__The problem__:
The lines to output run from the first line of the entries below through the line containing "在商业计划书编制辅导环节，华安证券特邀专家"; copy them exactly and leave out pictures.

__Information shown__:
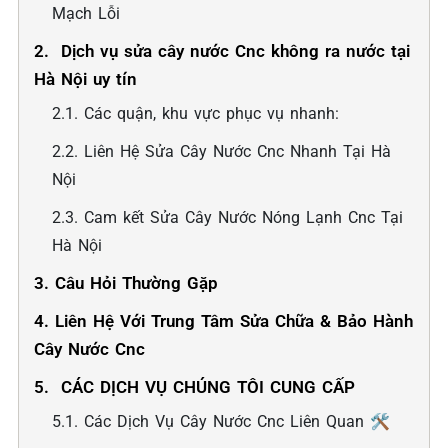
Mạch Lỗi
2. ️ Dịch vụ sửa cây nước Cnc không ra nước tại
Hà Nội uy tín
2.1. Các quận, khu vực phục vụ nhanh:
2.2. Liên Hệ Sửa Cây Nước Cnc Nhanh Tại Hà
Nội
2.3. Cam kết Sửa Cây Nước Nóng Lạnh Cnc Tại
Hà Nội
3. Câu Hỏi Thường Gặp
4. Liên Hệ Với Trung Tâm Sửa Chữa & Bảo Hành
Cây Nước Cnc
5. ️ CÁC DỊCH VỤ CHÚNG TÔI CUNG CẤP
5.1. Các Dịch Vụ Cây Nước Cnc Liên Quan 🛠️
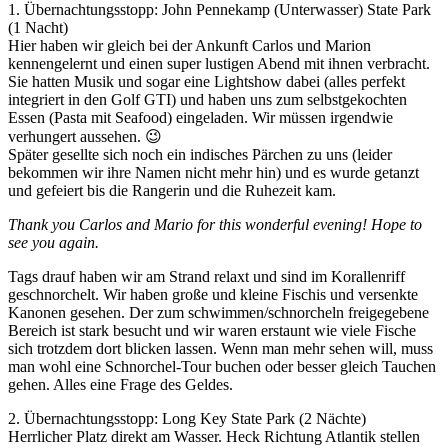
1. Übernachtungsstopp: John Pennekamp (Unterwasser) State Park
(1 Nacht)
Hier haben wir gleich bei der Ankunft Carlos und Marion
kennengelernt und einen super lustigen Abend mit ihnen verbracht.
Sie hatten Musik und sogar eine Lightshow dabei (alles perfekt
integriert in den Golf GTI) und haben uns zum selbstgekochten
Essen (Pasta mit Seafood) eingeladen. Wir müssen irgendwie
verhungert aussehen. 😉
Später gesellte sich noch ein indisches Pärchen zu uns (leider
bekommen wir ihre Namen nicht mehr hin) und es wurde getanzt
und gefeiert bis die Rangerin und die Ruhezeit kam.
Thank you Carlos and Mario for this wonderful evening! Hope to
see you again.
Tags drauf haben wir am Strand relaxt und sind im Korallenriff
geschnorchelt. Wir haben große und kleine Fischis und versenkte
Kanonen gesehen. Der zum schwimmen/schnorcheln freigegebene
Bereich ist stark besucht und wir waren erstaunt wie viele Fische
sich trotzdem dort blicken lassen. Wenn man mehr sehen will, muss
man wohl eine Schnorchel-Tour buchen oder besser gleich Tauchen
gehen. Alles eine Frage des Geldes.
2. Übernachtungsstopp: Long Key State Park (2 Nächte)
Herrlicher Platz direkt am Wasser. Heck Richtung Atlantik stellen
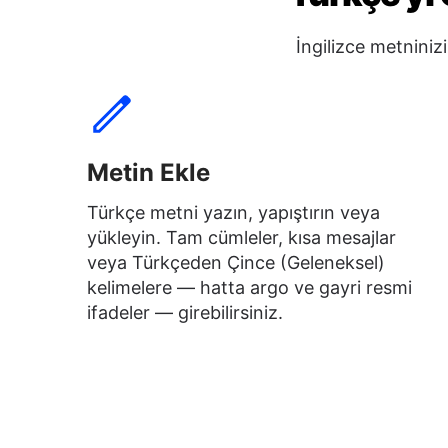
İngilizce metniniz
Metin Ekle
Türkçe metni yazın, yapıştırın veya
yükleyin. Tam cümleler, kısa mesajlar
veya Türkçeden Çince (Geleneksel)
kelimelere — hatta argo ve gayri resmi
ifadeler — girebilirsiniz.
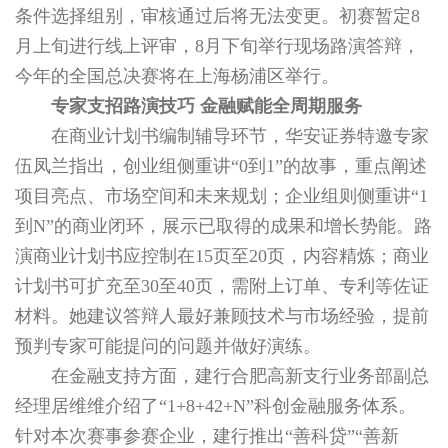
条件选择组别，审核通过后将无法变更。初赛暂定8
月上旬进行线上评审，8月下旬举行现场路演答辩，
今年的全国总决赛将在上海杨浦区举行。
专家支招路演技巧
金融赋能全周期服务
在商业计划书编制辅导环节，华安证券特邀专家
伍凤兰指出，创业组侧重讲“0到1”的故事，重点阐述
项目亮点、市场空间和未来规划；企业组则侧重讲“1
到N”的商业闭环，展示已取得的成果和增长势能。路
演商业计划书应控制在15页至20页，内容精炼；商业
计划书可扩充至30至40页，需附上订单、专利等佐证
材料。她建议答辩人最好兼顾技术与市场经验，提前
预判专家可能提问的问题并做好演练。
在金融支持方面，建行合肥高新支行业务部副总
经理居维维介绍了“1+8+42+N”科创金融服务体系。
针对本次赛事参赛企业，建行推出“善科贷”“善新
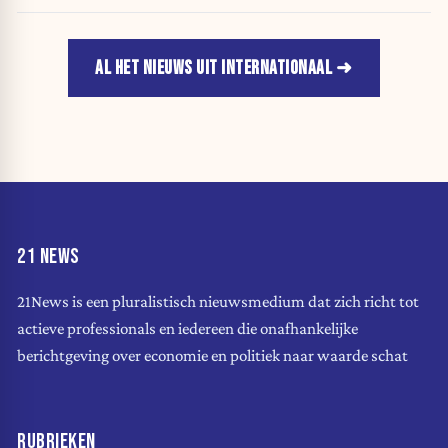
AL HET NIEUWS UIT INTERNATIONAAL
21 NEWS
21News is een pluralistisch nieuwsmedium dat zich richt tot
actieve professionals en iedereen die onafhankelijke
berichtgeving over economie en politiek naar waarde schat
RUBRIEKEN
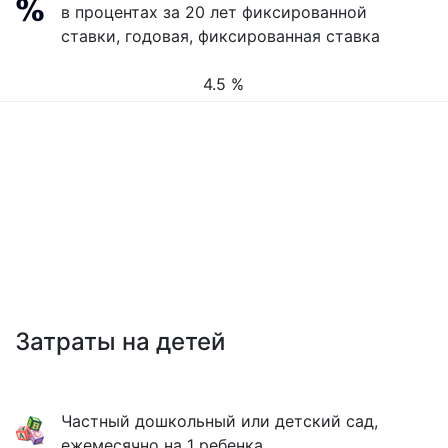
в процентах за 20 лет фиксированной
ставки, годовая, фиксированная ставка
4.5 %
Затраты на детей
Частный дошкольный или детский сад,
ежемесячно на 1 ребенка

__Answer to this task__:
Mạch Lỗi
2. ️ Dịch vụ sửa cây nước Cnc không ra nước tại
Hà Nội uy tín
2.1. Các quận, khu vực phục vụ nhanh:
2.2. Liên Hệ Sửa Cây Nước Cnc Nhanh Tại Hà
Nội
2.3. Cam kết Sửa Cây Nước Nóng Lạnh Cnc Tại
Hà Nội
3. Câu Hỏi Thường Gặp
4. Liên Hệ Với Trung Tâm Sửa Chữa & Bảo Hành
Cây Nước Cnc
5. ️ CÁC DỊCH VỤ CHÚNG TÔI CUNG CẤP
5.1. Các Dịch Vụ Cây Nước Cnc Liên Quan 🛠️
1. Übernachtungsstopp: John Pennekamp (Unterwasser) State Park
(1 Nacht)
Hier haben wir gleich bei der Ankunft Carlos und Marion
kennengelernt und einen super lustigen Abend mit ihnen verbracht.
Sie hatten Musik und sogar eine Lightshow dabei (alles perfekt
integriert in den Golf GTI) und haben uns zum selbstgekochten
Essen (Pasta mit Seafood) eingeladen. Wir müssen irgendwie
verhungert aussehen. 😉
Später gesellte sich noch ein indisches Pärchen zu uns (leider
bekommen wir ihre Namen nicht mehr hin) und es wurde getanzt
und gefeiert bis die Rangerin und die Ruhezeit kam.
Thank you Carlos and Mario for this wonderful evening! Hope to
see you again.
Tags drauf haben wir am Strand relaxt und sind im Korallenriff
geschnorchelt. Wir haben große und kleine Fischis und versenkte
Kanonen gesehen. Der zum schwimmen/schnorcheln freigegebene
Bereich ist stark besucht und wir waren erstaunt wie viele Fische
sich trotzdem dort blicken lassen. Wenn man mehr sehen will, muss
man wohl eine Schnorchel-Tour buchen oder besser gleich Tauchen
gehen. Alles eine Frage des Geldes.
2. Übernachtungsstopp: Long Key State Park (2 Nächte)
Herrlicher Platz direkt am Wasser. Heck Richtung Atlantik stellen
İngilizce metniniz
Metin Ekle
Türkçe metni yazın, yapıştırın veya
yükleyin. Tam cümleler, kısa mesajlar
veya Türkçeden Çince (Geleneksel)
kelimelere — hatta argo ve gayri resmi
ifadeler — girebilirsiniz.
条件选择组别，审核通过后将无法变更。初赛暂定8
月上旬进行线上评审，8月下旬举行现场路演答辩，
今年的全国总决赛将在上海杨浦区举行。
专家支招路演技巧
金融赋能全周期服务
在商业计划书编制辅导环节，华安证券特邀专家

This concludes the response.